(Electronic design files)
= = = = = = =

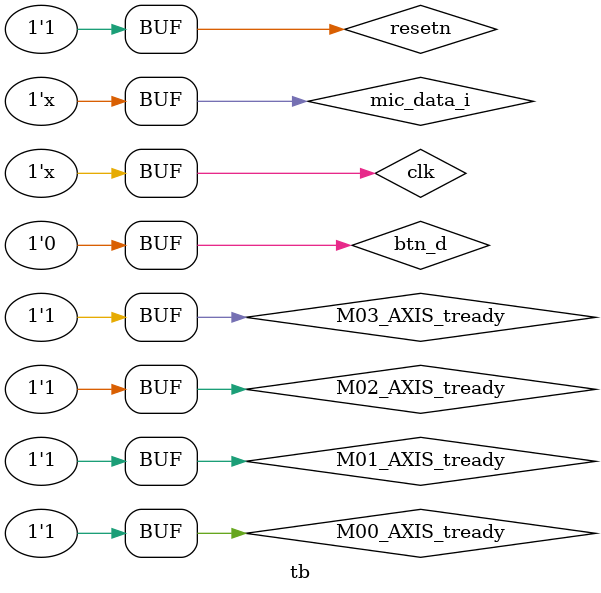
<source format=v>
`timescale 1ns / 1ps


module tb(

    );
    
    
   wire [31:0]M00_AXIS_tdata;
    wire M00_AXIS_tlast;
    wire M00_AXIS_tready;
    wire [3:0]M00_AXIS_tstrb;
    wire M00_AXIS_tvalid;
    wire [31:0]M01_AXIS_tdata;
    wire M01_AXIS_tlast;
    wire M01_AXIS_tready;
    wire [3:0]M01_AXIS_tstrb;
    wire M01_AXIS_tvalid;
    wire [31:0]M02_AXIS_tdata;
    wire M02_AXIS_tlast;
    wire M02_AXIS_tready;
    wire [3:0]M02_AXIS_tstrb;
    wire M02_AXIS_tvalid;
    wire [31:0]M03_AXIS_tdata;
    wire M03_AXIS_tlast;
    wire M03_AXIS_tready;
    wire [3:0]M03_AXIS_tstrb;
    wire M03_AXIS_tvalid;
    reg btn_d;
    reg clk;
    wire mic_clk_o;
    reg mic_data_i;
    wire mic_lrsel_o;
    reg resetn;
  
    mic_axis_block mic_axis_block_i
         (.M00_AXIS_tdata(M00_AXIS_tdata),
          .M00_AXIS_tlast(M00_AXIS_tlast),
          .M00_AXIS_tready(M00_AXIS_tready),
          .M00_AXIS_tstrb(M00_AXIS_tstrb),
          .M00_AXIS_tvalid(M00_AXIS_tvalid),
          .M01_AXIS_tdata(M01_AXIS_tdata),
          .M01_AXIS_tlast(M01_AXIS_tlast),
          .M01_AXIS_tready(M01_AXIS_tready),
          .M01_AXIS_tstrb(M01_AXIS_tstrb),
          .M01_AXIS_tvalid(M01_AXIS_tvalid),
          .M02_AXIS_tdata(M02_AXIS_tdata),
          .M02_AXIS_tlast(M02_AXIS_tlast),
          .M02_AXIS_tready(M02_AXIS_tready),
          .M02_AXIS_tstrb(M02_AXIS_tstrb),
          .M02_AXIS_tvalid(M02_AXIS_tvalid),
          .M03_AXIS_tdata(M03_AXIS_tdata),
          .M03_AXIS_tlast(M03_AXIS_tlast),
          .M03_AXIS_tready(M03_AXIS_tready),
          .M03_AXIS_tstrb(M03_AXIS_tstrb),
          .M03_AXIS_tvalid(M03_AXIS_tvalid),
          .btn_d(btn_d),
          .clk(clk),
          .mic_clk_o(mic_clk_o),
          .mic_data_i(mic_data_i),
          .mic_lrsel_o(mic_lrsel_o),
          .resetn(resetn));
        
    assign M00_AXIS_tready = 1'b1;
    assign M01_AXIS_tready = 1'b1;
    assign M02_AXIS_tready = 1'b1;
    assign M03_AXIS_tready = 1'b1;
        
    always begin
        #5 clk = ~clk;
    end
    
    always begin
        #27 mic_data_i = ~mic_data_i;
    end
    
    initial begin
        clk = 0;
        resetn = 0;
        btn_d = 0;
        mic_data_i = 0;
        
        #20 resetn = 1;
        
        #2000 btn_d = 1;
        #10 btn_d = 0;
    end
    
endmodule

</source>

= = = = = = =

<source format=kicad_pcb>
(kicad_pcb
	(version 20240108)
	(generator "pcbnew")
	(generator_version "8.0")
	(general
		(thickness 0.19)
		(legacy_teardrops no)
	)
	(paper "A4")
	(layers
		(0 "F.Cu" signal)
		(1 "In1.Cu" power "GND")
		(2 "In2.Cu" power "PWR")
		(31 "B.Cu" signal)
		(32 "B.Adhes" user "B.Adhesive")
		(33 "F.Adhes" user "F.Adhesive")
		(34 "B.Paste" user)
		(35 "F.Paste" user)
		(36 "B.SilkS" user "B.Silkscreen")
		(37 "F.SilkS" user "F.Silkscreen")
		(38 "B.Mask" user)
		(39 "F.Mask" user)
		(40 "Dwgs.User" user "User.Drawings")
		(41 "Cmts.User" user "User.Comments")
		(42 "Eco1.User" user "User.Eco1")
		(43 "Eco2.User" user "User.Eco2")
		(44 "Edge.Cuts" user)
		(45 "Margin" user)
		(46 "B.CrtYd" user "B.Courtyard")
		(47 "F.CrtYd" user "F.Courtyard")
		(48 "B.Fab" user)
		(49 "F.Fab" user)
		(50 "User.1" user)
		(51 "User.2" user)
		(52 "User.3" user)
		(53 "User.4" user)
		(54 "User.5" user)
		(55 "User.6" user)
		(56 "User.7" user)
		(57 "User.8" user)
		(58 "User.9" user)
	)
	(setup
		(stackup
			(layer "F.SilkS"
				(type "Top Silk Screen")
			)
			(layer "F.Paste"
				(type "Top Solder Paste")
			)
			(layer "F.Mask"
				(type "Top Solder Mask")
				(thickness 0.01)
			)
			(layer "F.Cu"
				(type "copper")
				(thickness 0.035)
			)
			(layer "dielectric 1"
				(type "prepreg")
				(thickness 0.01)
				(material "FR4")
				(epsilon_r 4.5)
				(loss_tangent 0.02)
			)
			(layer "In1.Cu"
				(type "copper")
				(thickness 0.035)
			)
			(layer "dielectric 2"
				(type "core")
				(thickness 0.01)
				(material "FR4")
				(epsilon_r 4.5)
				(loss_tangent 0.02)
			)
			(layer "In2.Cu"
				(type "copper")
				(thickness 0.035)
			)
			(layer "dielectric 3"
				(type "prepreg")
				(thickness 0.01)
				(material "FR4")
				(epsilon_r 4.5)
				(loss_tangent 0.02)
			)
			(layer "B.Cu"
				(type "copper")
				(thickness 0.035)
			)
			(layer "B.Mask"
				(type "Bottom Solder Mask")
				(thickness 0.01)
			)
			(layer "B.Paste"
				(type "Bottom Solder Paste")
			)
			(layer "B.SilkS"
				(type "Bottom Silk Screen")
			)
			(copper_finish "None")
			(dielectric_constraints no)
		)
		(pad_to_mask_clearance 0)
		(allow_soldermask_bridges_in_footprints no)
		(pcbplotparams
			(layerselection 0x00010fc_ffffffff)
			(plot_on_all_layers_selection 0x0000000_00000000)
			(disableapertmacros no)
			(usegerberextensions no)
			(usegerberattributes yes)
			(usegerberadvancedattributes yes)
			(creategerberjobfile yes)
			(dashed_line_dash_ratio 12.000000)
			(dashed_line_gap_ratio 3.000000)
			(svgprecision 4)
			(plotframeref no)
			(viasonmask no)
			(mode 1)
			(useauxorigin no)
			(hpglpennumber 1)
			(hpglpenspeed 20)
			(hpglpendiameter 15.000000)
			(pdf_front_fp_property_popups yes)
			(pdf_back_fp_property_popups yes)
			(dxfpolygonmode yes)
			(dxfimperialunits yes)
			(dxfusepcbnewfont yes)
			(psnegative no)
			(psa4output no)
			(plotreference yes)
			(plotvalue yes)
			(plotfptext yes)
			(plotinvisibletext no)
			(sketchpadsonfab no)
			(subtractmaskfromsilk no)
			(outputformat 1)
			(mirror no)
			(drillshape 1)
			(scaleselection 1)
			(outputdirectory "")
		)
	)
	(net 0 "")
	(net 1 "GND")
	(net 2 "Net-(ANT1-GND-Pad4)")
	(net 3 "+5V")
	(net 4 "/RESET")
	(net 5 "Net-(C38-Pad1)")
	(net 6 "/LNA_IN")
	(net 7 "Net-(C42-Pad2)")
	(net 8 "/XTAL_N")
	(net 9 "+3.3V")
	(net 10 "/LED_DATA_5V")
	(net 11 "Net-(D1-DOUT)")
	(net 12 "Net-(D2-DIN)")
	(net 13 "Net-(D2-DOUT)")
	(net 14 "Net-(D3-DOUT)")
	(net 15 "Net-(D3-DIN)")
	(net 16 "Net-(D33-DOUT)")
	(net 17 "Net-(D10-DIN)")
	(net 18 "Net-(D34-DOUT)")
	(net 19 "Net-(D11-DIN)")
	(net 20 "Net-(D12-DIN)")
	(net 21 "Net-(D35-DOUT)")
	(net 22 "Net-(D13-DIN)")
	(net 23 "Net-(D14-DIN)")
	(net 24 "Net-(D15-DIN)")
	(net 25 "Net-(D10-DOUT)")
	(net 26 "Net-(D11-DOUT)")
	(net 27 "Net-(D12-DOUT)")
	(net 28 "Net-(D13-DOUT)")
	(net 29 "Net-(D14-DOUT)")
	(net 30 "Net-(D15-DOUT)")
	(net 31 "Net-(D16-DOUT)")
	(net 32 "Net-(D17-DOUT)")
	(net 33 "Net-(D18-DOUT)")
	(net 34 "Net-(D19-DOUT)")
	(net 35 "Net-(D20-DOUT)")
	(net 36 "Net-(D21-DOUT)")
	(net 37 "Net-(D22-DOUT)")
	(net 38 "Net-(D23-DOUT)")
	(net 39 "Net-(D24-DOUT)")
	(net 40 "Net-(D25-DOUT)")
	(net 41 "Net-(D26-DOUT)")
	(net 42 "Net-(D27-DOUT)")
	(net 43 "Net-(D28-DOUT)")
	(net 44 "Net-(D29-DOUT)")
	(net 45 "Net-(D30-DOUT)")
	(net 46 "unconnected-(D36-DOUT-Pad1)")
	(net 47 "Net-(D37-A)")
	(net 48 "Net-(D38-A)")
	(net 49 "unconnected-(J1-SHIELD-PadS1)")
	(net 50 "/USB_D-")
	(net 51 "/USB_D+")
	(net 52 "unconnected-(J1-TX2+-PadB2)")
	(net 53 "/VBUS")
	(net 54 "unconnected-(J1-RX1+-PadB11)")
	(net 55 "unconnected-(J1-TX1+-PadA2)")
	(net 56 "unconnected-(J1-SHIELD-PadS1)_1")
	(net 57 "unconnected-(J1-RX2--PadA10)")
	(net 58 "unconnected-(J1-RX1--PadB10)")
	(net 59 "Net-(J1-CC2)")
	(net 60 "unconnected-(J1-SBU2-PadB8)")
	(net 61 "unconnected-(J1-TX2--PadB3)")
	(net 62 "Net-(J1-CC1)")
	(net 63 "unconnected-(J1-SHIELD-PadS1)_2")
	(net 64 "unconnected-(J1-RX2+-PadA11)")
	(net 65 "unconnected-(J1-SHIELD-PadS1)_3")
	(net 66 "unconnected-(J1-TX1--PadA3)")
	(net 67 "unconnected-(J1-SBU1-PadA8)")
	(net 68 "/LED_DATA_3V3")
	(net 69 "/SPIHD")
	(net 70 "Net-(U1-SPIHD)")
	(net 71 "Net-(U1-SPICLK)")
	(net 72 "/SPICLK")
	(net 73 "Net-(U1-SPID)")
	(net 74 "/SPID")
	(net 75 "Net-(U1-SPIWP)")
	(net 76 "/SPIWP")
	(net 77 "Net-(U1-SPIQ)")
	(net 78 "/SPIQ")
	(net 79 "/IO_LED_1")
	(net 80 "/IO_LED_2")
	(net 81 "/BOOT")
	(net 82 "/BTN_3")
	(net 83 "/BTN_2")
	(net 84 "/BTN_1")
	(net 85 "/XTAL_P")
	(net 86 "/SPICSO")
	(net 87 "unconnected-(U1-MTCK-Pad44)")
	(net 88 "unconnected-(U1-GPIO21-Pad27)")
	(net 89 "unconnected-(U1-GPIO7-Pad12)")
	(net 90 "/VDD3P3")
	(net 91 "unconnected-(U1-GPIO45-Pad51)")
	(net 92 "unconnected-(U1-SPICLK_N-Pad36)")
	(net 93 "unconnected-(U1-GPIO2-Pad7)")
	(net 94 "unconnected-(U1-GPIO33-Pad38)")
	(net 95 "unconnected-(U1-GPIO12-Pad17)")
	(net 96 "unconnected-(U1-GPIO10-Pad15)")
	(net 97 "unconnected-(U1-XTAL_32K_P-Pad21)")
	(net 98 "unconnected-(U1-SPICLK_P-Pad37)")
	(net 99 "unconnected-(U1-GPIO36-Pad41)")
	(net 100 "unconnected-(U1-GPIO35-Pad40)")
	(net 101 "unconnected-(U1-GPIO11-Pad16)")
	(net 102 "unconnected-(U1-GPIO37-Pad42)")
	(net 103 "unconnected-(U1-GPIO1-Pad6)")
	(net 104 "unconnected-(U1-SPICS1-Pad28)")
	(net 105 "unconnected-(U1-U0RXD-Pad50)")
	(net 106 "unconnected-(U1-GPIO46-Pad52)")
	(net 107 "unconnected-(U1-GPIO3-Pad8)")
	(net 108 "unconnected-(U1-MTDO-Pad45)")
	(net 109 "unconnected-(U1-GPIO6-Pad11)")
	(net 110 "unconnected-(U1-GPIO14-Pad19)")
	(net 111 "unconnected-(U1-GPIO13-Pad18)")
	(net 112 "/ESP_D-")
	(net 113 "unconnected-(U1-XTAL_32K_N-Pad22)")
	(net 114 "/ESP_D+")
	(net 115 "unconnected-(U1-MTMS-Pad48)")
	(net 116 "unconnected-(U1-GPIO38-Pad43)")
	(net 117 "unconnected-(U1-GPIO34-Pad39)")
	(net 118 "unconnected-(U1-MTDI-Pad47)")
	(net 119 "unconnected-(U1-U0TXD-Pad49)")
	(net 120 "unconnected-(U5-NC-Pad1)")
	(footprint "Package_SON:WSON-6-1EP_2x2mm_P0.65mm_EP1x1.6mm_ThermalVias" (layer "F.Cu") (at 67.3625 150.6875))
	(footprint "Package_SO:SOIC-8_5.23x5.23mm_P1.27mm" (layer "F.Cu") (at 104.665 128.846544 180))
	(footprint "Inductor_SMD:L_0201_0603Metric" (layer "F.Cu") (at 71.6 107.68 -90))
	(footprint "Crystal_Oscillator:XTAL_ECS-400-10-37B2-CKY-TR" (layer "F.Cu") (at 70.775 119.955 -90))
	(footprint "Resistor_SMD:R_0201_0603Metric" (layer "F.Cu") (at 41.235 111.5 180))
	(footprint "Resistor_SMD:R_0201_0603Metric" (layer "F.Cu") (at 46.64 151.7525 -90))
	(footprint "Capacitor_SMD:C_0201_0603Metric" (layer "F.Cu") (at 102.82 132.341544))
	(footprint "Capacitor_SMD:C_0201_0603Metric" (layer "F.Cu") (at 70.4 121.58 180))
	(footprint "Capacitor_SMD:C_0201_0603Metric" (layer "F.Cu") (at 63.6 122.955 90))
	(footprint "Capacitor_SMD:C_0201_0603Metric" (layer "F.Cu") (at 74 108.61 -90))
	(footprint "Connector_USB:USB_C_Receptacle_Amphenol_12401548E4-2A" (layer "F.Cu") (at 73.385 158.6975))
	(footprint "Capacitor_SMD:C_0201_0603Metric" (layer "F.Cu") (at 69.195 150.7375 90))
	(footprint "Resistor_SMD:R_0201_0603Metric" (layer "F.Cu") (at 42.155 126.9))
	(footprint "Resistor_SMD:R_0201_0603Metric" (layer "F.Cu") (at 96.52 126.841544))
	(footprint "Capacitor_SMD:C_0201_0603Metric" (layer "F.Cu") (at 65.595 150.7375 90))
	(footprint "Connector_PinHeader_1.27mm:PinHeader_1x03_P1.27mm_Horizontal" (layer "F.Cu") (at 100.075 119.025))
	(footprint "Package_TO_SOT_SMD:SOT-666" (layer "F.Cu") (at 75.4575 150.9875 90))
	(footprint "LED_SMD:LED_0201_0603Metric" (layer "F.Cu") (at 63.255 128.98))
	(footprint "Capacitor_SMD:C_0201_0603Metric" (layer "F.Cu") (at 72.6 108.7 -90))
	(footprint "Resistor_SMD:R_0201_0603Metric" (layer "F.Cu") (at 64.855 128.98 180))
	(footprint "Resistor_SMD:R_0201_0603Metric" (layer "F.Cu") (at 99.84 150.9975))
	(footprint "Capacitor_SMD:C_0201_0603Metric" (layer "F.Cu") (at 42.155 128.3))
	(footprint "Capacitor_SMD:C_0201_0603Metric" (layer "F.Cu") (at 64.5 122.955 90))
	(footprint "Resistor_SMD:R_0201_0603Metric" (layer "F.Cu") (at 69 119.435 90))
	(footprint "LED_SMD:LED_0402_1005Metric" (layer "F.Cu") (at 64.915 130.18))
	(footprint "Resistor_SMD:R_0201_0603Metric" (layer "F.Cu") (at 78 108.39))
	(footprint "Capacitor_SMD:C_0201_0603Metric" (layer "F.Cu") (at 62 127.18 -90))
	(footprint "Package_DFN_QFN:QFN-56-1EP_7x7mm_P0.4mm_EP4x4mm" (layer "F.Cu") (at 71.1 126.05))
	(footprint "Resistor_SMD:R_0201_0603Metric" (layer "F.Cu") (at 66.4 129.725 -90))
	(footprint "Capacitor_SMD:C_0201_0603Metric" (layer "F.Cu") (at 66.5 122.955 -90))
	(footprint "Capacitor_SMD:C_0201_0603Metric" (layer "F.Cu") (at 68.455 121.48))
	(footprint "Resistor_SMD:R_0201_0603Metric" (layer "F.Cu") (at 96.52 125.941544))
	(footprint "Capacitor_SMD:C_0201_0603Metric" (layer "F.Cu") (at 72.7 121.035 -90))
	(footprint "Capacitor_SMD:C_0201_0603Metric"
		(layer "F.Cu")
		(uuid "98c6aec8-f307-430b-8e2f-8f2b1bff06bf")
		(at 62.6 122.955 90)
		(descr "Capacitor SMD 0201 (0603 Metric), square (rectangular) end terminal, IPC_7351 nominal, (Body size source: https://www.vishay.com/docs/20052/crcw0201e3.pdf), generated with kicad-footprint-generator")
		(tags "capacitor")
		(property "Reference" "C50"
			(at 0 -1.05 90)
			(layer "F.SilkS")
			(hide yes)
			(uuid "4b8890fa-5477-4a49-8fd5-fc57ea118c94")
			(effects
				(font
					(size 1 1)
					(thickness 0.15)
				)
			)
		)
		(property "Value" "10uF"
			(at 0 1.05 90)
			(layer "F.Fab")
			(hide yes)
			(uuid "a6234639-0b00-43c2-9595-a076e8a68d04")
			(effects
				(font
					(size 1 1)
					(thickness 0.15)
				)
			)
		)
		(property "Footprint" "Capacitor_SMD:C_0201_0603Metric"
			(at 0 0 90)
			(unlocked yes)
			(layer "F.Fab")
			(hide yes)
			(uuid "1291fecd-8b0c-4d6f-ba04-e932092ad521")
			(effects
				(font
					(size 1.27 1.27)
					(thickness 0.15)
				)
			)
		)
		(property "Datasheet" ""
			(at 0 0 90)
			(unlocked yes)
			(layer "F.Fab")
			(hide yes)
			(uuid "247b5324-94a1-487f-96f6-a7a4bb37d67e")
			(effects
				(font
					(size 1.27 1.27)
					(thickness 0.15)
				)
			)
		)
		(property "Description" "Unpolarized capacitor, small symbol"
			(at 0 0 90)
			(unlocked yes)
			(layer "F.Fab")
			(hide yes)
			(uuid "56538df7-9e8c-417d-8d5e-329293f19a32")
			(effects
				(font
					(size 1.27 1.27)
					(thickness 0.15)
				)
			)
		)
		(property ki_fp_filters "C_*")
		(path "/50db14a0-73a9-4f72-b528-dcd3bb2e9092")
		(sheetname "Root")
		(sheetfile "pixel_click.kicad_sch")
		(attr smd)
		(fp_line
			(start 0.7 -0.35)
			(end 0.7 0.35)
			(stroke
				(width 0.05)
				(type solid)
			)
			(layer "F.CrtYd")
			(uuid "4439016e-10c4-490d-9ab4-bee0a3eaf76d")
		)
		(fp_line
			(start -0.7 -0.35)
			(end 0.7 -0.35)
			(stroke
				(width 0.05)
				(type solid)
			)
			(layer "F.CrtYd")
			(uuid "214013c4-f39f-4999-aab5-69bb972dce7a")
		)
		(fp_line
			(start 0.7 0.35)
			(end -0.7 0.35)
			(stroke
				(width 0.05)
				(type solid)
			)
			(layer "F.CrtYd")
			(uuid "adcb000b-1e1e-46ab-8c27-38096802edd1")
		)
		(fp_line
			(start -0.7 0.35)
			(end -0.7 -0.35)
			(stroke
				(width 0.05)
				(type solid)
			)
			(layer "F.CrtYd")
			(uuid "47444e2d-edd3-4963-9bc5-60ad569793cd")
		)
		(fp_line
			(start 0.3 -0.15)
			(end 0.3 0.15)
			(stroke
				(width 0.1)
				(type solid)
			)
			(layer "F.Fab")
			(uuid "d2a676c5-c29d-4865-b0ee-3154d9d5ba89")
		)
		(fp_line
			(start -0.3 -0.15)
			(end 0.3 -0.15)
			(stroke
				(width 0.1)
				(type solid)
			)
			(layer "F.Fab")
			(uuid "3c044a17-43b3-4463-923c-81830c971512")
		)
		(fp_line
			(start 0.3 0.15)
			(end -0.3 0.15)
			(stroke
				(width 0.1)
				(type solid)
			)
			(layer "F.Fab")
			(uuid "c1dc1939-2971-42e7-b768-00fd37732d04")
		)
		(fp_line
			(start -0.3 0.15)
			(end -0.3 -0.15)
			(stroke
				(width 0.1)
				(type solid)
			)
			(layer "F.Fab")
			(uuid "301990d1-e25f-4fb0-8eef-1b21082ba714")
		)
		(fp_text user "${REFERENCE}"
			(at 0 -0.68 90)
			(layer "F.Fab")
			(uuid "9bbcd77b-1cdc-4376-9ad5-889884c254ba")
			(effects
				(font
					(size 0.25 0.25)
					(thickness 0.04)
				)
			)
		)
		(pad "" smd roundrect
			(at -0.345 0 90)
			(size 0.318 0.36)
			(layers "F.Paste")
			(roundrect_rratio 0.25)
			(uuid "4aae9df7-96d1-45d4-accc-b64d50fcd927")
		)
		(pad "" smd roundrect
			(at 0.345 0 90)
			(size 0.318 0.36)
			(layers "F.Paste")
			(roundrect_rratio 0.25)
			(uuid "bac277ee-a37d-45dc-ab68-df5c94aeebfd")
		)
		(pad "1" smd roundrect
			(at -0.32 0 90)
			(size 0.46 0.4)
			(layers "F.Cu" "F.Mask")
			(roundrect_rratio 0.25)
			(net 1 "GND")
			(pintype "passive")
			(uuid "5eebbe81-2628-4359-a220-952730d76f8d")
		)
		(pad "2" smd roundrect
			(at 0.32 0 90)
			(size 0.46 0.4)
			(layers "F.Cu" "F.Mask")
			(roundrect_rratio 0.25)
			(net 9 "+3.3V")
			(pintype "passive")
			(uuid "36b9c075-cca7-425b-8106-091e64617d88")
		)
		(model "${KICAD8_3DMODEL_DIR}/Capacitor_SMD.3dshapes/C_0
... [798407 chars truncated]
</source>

= = = = = = =

Reproduce only the lines above spanning from the line containing "<source format=v>" through the line containing "wire M03_AXIS_tlast;", word for word.

<source format=v>
`timescale 1ns / 1ps


module tb(

    );
    
    
   wire [31:0]M00_AXIS_tdata;
    wire M00_AXIS_tlast;
    wire M00_AXIS_tready;
    wire [3:0]M00_AXIS_tstrb;
    wire M00_AXIS_tvalid;
    wire [31:0]M01_AXIS_tdata;
    wire M01_AXIS_tlast;
    wire M01_AXIS_tready;
    wire [3:0]M01_AXIS_tstrb;
    wire M01_AXIS_tvalid;
    wire [31:0]M02_AXIS_tdata;
    wire M02_AXIS_tlast;
    wire M02_AXIS_tready;
    wire [3:0]M02_AXIS_tstrb;
    wire M02_AXIS_tvalid;
    wire [31:0]M03_AXIS_tdata;
    wire M03_AXIS_tlast;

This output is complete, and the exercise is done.